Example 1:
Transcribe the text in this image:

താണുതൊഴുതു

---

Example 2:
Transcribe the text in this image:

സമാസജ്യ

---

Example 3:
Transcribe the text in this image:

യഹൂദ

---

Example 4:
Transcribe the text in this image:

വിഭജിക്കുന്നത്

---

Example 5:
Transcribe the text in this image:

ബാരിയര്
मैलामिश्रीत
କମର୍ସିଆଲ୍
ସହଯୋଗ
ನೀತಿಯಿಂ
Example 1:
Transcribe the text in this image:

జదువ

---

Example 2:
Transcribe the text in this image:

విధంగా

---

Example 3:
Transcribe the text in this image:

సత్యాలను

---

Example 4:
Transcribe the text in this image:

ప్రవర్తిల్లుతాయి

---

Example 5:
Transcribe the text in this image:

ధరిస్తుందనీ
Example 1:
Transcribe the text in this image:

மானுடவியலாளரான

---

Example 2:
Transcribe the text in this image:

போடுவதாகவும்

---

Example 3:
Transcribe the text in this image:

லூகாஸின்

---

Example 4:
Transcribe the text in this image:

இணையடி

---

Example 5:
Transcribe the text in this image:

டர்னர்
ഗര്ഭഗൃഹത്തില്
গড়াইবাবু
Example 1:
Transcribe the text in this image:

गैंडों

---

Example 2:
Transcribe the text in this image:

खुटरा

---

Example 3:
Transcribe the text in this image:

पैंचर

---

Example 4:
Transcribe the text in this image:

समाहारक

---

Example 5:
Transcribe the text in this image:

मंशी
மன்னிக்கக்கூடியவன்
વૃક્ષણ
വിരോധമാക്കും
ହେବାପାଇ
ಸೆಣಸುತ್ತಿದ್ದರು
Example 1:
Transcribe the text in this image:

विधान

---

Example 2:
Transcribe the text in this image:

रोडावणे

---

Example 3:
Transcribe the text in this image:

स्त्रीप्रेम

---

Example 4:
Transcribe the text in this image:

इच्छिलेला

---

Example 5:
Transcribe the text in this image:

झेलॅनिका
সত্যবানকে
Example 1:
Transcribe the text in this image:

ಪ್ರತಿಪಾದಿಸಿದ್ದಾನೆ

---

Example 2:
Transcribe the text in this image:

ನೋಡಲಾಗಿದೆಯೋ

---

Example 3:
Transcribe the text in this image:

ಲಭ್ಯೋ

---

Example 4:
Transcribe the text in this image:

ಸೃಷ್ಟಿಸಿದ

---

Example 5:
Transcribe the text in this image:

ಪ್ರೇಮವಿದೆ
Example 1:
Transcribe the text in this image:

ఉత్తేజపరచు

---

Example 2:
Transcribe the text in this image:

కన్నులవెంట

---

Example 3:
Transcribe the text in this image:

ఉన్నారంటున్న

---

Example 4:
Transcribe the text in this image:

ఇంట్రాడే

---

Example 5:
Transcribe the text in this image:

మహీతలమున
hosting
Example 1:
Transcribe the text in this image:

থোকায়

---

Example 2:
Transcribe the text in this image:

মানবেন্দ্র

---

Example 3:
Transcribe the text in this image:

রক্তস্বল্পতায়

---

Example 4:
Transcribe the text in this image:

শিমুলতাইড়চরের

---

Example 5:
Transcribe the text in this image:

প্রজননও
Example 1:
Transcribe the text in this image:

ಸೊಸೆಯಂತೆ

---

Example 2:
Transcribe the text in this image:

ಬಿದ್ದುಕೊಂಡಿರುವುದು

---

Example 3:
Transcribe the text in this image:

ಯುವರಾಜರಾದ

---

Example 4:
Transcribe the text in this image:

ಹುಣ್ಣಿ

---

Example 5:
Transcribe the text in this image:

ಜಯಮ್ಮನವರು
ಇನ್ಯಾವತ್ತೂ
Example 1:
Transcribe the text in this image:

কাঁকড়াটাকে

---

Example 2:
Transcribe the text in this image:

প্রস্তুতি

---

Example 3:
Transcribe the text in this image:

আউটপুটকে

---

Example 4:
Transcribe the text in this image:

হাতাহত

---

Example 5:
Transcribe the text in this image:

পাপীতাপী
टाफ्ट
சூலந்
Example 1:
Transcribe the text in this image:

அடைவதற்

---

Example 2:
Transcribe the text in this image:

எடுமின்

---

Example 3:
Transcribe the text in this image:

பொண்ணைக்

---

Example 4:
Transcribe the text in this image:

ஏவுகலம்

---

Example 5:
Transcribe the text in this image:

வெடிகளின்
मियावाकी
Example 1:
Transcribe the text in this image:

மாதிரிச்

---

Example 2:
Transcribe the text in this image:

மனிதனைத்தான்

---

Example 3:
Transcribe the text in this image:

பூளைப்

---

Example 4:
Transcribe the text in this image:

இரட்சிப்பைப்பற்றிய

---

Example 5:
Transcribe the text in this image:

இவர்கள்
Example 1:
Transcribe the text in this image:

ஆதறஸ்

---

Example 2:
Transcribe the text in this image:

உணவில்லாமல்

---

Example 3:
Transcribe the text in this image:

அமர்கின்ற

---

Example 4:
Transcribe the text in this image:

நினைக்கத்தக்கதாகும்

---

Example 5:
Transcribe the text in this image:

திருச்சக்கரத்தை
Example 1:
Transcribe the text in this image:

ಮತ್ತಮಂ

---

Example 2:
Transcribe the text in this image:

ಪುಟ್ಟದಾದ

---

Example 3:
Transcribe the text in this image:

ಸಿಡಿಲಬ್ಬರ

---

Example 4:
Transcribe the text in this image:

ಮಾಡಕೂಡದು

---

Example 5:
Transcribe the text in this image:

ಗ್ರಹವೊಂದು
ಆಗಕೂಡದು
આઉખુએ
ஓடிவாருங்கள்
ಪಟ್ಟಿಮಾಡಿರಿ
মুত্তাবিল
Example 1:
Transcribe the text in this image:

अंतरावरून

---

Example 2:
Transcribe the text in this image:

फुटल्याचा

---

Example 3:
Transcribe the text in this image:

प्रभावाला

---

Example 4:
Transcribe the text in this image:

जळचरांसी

------------------------------------------------------------------------

▶ [TO DO]: The whole listing above is to be copied exactly.

▶ [PROBLEM SOLUTION]:
Example 1:
Transcribe the text in this image:

താണുതൊഴുതു

---

Example 2:
Transcribe the text in this image:

സമാസജ്യ

---

Example 3:
Transcribe the text in this image:

യഹൂദ

---

Example 4:
Transcribe the text in this image:

വിഭജിക്കുന്നത്

---

Example 5:
Transcribe the text in this image:

ബാരിയര്
मैलामिश्रीत
କମର୍ସିଆଲ୍
ସହଯୋଗ
ನೀತಿಯಿಂ
Example 1:
Transcribe the text in this image:

జదువ

---

Example 2:
Transcribe the text in this image:

విధంగా

---

Example 3:
Transcribe the text in this image:

సత్యాలను

---

Example 4:
Transcribe the text in this image:

ప్రవర్తిల్లుతాయి

---

Example 5:
Transcribe the text in this image:

ధరిస్తుందనీ
Example 1:
Transcribe the text in this image:

மானுடவியலாளரான

---

Example 2:
Transcribe the text in this image:

போடுவதாகவும்

---

Example 3:
Transcribe the text in this image:

லூகாஸின்

---

Example 4:
Transcribe the text in this image:

இணையடி

---

Example 5:
Transcribe the text in this image:

டர்னர்
ഗര്ഭഗൃഹത്തില്
গড়াইবাবু
Example 1:
Transcribe the text in this image:

गैंडों

---

Example 2:
Transcribe the text in this image:

खुटरा

---

Example 3:
Transcribe the text in this image:

पैंचर

---

Example 4:
Transcribe the text in this image:

समाहारक

---

Example 5:
Transcribe the text in this image:

मंशी
மன்னிக்கக்கூடியவன்
વૃક્ષણ
വിരോധമാക്കും
ହେବାପାଇ
ಸೆಣಸುತ್ತಿದ್ದರು
Example 1:
Transcribe the text in this image:

विधान

---

Example 2:
Transcribe the text in this image:

रोडावणे

---

Example 3:
Transcribe the text in this image:

स्त्रीप्रेम

---

Example 4:
Transcribe the text in this image:

इच्छिलेला

---

Example 5:
Transcribe the text in this image:

झेलॅनिका
সত্যবানকে
Example 1:
Transcribe the text in this image:

ಪ್ರತಿಪಾದಿಸಿದ್ದಾನೆ

---

Example 2:
Transcribe the text in this image:

ನೋಡಲಾಗಿದೆಯೋ

---

Example 3:
Transcribe the text in this image:

ಲಭ್ಯೋ

---

Example 4:
Transcribe the text in this image:

ಸೃಷ್ಟಿಸಿದ

---

Example 5:
Transcribe the text in this image:

ಪ್ರೇಮವಿದೆ
Example 1:
Transcribe the text in this image:

ఉత్తేజపరచు

---

Example 2:
Transcribe the text in this image:

కన్నులవెంట

---

Example 3:
Transcribe the text in this image:

ఉన్నారంటున్న

---

Example 4:
Transcribe the text in this image:

ఇంట్రాడే

---

Example 5:
Transcribe the text in this image:

మహీతలమున
hosting
Example 1:
Transcribe the text in this image:

থোকায়

---

Example 2:
Transcribe the text in this image:

মানবেন্দ্র

---

Example 3:
Transcribe the text in this image:

রক্তস্বল্পতায়

---

Example 4:
Transcribe the text in this image:

শিমুলতাইড়চরের

---

Example 5:
Transcribe the text in this image:

প্রজননও
Example 1:
Transcribe the text in this image:

ಸೊಸೆಯಂತೆ

---

Example 2:
Transcribe the text in this image:

ಬಿದ್ದುಕೊಂಡಿರುವುದು

---

Example 3:
Transcribe the text in this image:

ಯುವರಾಜರಾದ

---

Example 4:
Transcribe the text in this image:

ಹುಣ್ಣಿ

---

Example 5:
Transcribe the text in this image:

ಜಯಮ್ಮನವರು
ಇನ್ಯಾವತ್ತೂ
Example 1:
Transcribe the text in this image:

কাঁকড়াটাকে

---

Example 2:
Transcribe the text in this image:

প্রস্তুতি

---

Example 3:
Transcribe the text in this image:

আউটপুটকে

---

Example 4:
Transcribe the text in this image:

হাতাহত

---

Example 5:
Transcribe the text in this image:

পাপীতাপী
टाफ्ट
சூலந்
Example 1:
Transcribe the text in this image:

அடைவதற்

---

Example 2:
Transcribe the text in this image:

எடுமின்

---

Example 3:
Transcribe the text in this image:

பொண்ணைக்

---

Example 4:
Transcribe the text in this image:

ஏவுகலம்

---

Example 5:
Transcribe the text in this image:

வெடிகளின்
मियावाकी
Example 1:
Transcribe the text in this image:

மாதிரிச்

---

Example 2:
Transcribe the text in this image:

மனிதனைத்தான்

---

Example 3:
Transcribe the text in this image:

பூளைப்

---

Example 4:
Transcribe the text in this image:

இரட்சிப்பைப்பற்றிய

---

Example 5:
Transcribe the text in this image:

இவர்கள்
Example 1:
Transcribe the text in this image:

ஆதறஸ்

---

Example 2:
Transcribe the text in this image:

உணவில்லாமல்

---

Example 3:
Transcribe the text in this image:

அமர்கின்ற

---

Example 4:
Transcribe the text in this image:

நினைக்கத்தக்கதாகும்

---

Example 5:
Transcribe the text in this image:

திருச்சக்கரத்தை
Example 1:
Transcribe the text in this image:

ಮತ್ತಮಂ

---

Example 2:
Transcribe the text in this image:

ಪುಟ್ಟದಾದ

---

Example 3:
Transcribe the text in this image:

ಸಿಡಿಲಬ್ಬರ

---

Example 4:
Transcribe the text in this image:

ಮಾಡಕೂಡದು

---

Example 5:
Transcribe the text in this image:

ಗ್ರಹವೊಂದು
ಆಗಕೂಡದು
આઉખુએ
ஓடிவாருங்கள்
ಪಟ್ಟಿಮಾಡಿರಿ
মুত্তাবিল
Example 1:
Transcribe the text in this image:

अंतरावरून

---

Example 2:
Transcribe the text in this image:

फुटल्याचा

---

Example 3:
Transcribe the text in this image:

प्रभावाला

---

Example 4:
Transcribe the text in this image:

जळचरांसी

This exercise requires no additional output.